Damit war auch Platz für eine Erweiterung der Gartenanlage geschaffen. Vor dem Spiegelsaal im Südtrakt des Schlosses kam ein großes Wasserbecken mit einer etwa 25 Meter hohen Fontäne zu liegen. Nach Süden schließen drei Terrassengärten die Gartenanlage ab, bekrönt von einem Rundtempel und romantisch verklärt durch eine bereits vorhandene, etwa 300 Jahre alte Linde, die der König vor der Fällung verschonte.
Kaskade mit Neptunbrunnen und Musikpavillon
Foto: Bayerische Schlösserverwaltung
Vor dem Schlafzimmer im Nordtrakt des neuen Gebäudes nutzte man das ansteigende Gelände zum Bau einer Kaskade. Über 30 Marmorstufen fließt das Wasser in feinen Schleiern den Hang herab. Zusammen mit dem Neptunbrunnen als unterer und dem sogenannten Musikpavillon als oberer Abschluss schirmt die Kaskade das Schloss nach Norden hin zur Landschaft ab.
Von den festlichen Gartenräumen leitet ein landschaftlicher Park zum angrenzenden Tannen-Buchen-Bergwald der Ammergauer Berge über. Sanft geschwungene Wege führen abwechselnd durch prächtige Buchen-, Eichen- und Lindengruppen und freie Wiesen und bieten so dem Parkbesucher eine Fülle wechselnder Landschaftsbilder. Am nördlichen Rand des Parks ließ sich Ludwig II. 1876 zwei seiner zahlreichen kleineren "Fluchtburgen" erbauen: Die mit modernster Technik (zum Einsatz kamen die ersten Dynamos der Firma Siemens-Schuckert) farbenprächtig ausgeleuchtete künstliche Grotte sowie der Maurische Kiosk.

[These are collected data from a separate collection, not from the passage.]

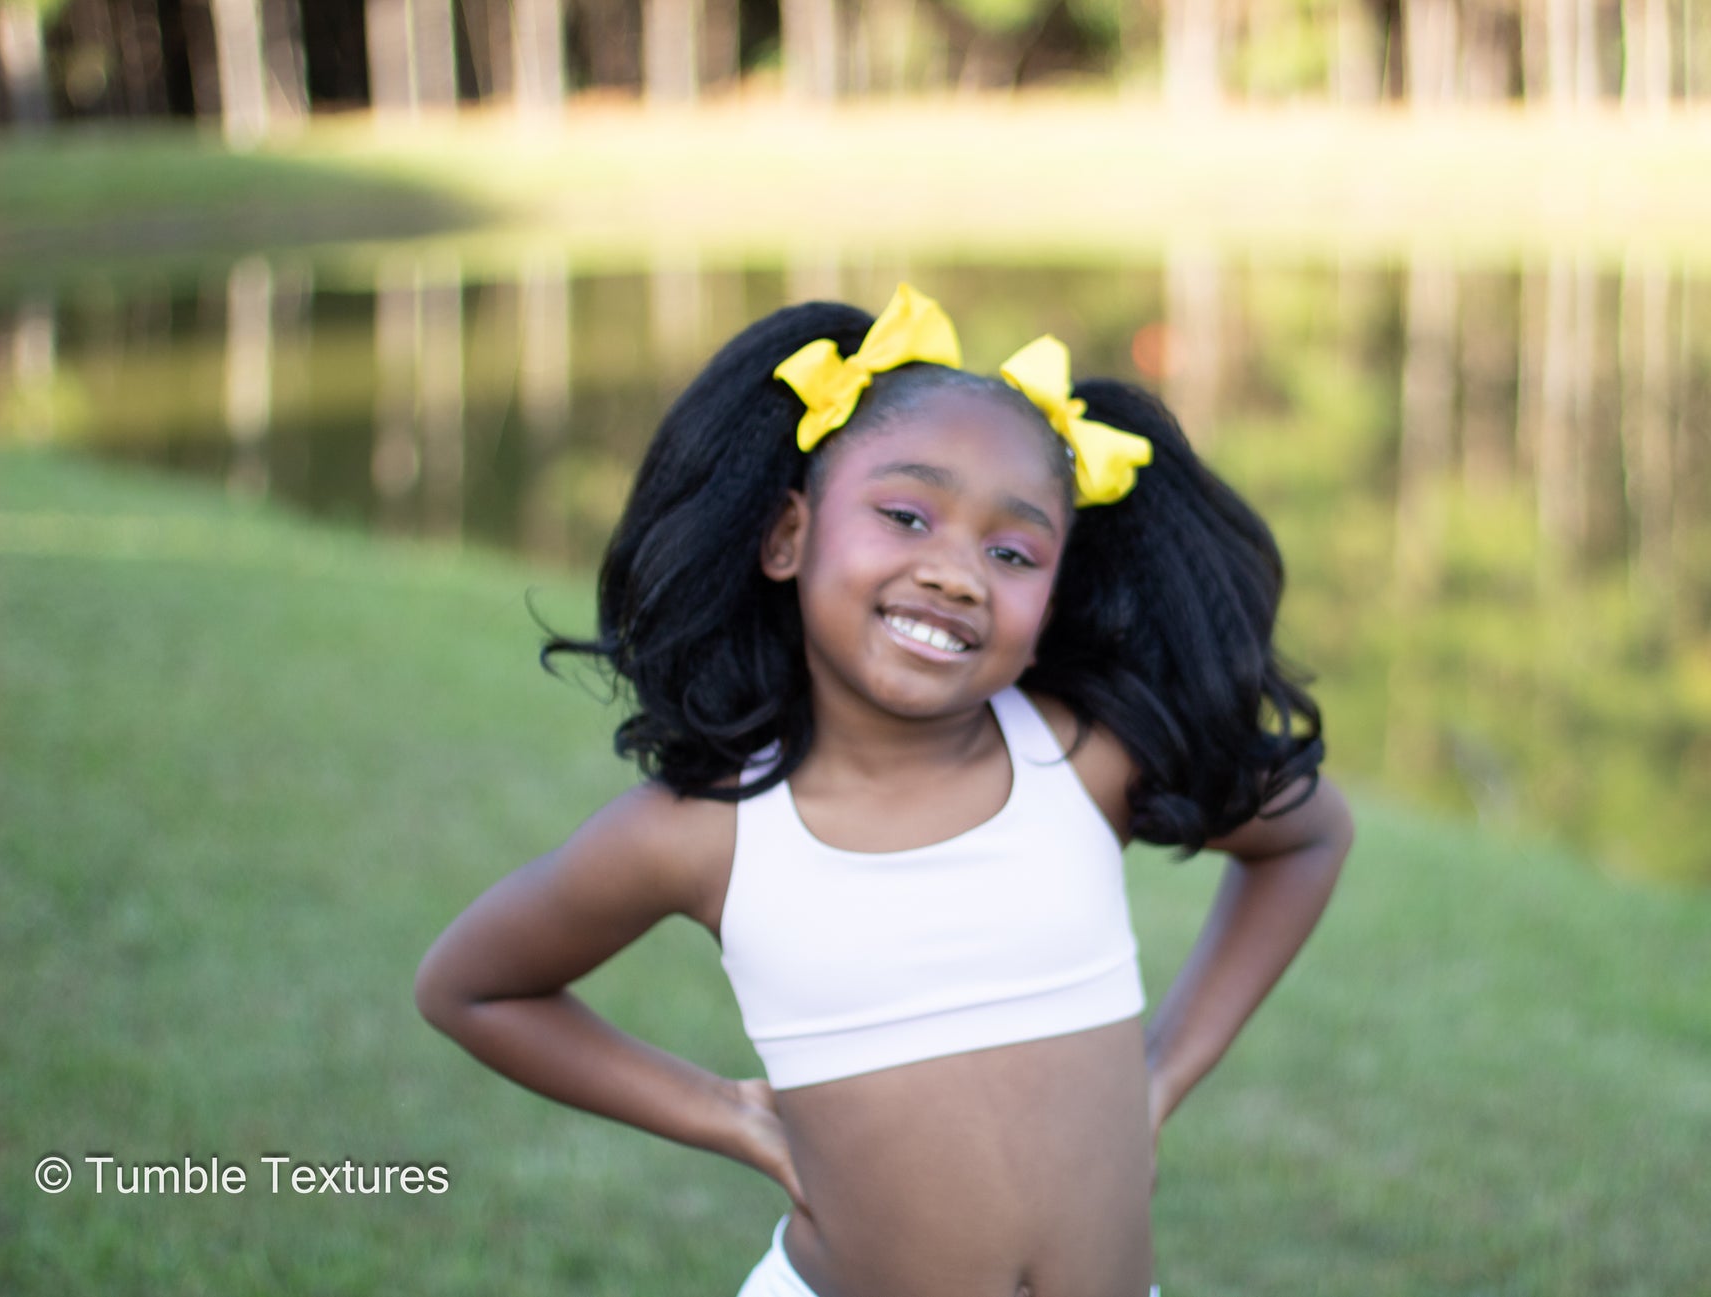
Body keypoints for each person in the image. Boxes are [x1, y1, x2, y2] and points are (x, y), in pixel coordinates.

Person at [415, 284, 1353, 1297]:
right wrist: (727, 1113)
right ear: (786, 537)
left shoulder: (1080, 762)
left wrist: (1161, 1074)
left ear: (1052, 597)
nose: (955, 574)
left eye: (1010, 551)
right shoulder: (707, 834)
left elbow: (1307, 837)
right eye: (905, 515)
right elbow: (473, 986)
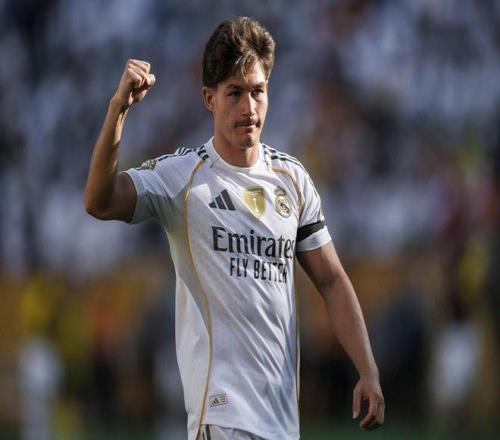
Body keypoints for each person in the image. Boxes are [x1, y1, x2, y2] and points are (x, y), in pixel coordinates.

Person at [84, 16, 384, 440]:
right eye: (235, 93)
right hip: (222, 415)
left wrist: (368, 370)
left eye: (258, 91)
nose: (249, 108)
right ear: (210, 98)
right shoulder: (182, 178)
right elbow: (99, 201)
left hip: (281, 419)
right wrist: (118, 110)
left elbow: (332, 280)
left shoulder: (292, 180)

Marokkanisches Haus im Schlosspark Linderhof
Foto: Bayerische Schlösserverwaltung / Tanja Mayr
In neuerer Zeit konnten die Hundinghütte, das Marokkanische Haus und die Einsiedelei des Gurnemanz wieder aufgebaut werden. Diese Kleinarchitekturen hatte sich Ludwig II. 1876 bzw. 1878 ursprünglich wenige Kilometer westlich von Linderhof inmitten des Ammergauer Bergwaldes erbauen lassen.
König Ludwig II. forderte von seinen Architekten natürlich eine schnellstmögliche Fertigstellung der Anlagen. Zum rascheren Transport von Baumaterial installierten die Techniker eigens eine Rollbahn, und zeitweise drängten sich bis zu 180 Arbeiter auf der Baustelle in Linderhof. Selbst die Parkbäume wurden mit einer kräftigen Düngung von jährlich bis zu 100 Fuhren Rindermist zu schnellerem Wachstum angeregt. Im Jahre 1880 konnte die Garten- und Parkanlage Linderhof schließlich fertiggestellt werden.
Mit den barockisierenden Parterres, der renaissancehaften Terrassenanlage, dem landschaftlichen Park, dessen Ursprünge in England zu suchen sind, mit Anleihen aus historischen Gärten wie Marly le Roi in Frankreich oder La Granja in Spanien zählt die Garten- und Parkanlage in Linderhof zu den Musterbeispielen der Gartenkunst des Historismus.